E tudo depende da Catalunha

Embora com um Governo, o sistema político de Espanha entrou num novo patamar de fragmentação e instabilidade.

Espanha já tem um Governo. O PSOE tem aqui a oportunidade de alargar o seu espaço político à esquerda, com um programa de maior pendor social e mais progressista do que o seu próprio programa eleitoral, e o Unidas Podemos chegou aonde o Bloco de Esquerda quis chegar e não conseguiu. O primeiro executivo de coligação após a fase de transição espanhola para a democracia pode ser histórico e causar emoção, por colocar um ponto final num longo processo de bloqueio político, e até justificar as lágrimas de Pablo Iglesias após a investidura desta terça-feira. Mas isso não quer dizer que a coligação do PSOE e Unidas Podemos tenha conquistado uma estabilidade política superior à do anterior Governo de gestão de Pedro Sánchez.

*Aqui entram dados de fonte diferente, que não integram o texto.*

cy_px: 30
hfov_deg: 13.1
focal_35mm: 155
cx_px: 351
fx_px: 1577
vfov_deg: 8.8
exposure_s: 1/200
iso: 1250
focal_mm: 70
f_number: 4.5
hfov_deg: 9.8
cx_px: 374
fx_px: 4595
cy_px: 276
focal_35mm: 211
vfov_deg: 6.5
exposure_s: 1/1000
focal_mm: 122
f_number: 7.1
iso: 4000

A previsível investidura (por maioria relativa de dois votos) contém toda a imprevisibilidade de uma governação inédita, partilhada por duas visões distintas de uma esquerda espanhola que terá de aprender a coabitar, pela exigente e constante negociação, com uma dezena de forças partidárias com agendas autonómicas e cuja longevidade estará sempre ameaçada e dependente da questão catalã. Esta dispersão do congresso e a consequente negociação que implica fragiliza um Governo de esquerda que tem por diante uma direita cada vez mais aguerrida e unida, como se comprova pela experiência do Governo andaluz, no qual o Vox também tem uma voz. Embora com um Governo, o sistema político de Espanha entrou num novo patamar de fragmentação e instabilidade, tais são as variáveis em cima da mesa, à semelhança do que se verifica em outros países europeus, como é o caso da Áustria, onde os conservadores acabam de se coligar com os Verdes quando antes o faziam com a extrema-direita.

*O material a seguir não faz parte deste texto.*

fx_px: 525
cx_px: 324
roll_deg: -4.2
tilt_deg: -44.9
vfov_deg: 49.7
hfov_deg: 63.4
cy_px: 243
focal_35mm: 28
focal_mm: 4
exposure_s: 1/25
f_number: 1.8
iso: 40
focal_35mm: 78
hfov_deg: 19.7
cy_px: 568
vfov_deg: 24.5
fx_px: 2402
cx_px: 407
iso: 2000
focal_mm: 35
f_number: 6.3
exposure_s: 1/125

A investidura do Governo de Sánchez só foi possível devido à abstenção dos independentistas da Esquerda Republicana da Catalunha, um mal menor para os soberanistas, na expectativa de que os seus líderes sejam alvo de um regime de prisão mais favorável quando atingirem o tempo de reclusão necessário para uma suavização das condições de cumprimento da pena, uma vez que o indulto estará fora de questão. Mas o referendo na Catalunha não é uma reivindicação esquecida e a abstenção é apenas um meio para atingir esse fim. Para os independentistas, o PSOE não deixou de ser o “cúmplice da repressão” na Catalunha.

A única certeza será esta: a longevidade da coligação e a estabilidade política espanhola vão depender da questão catalã.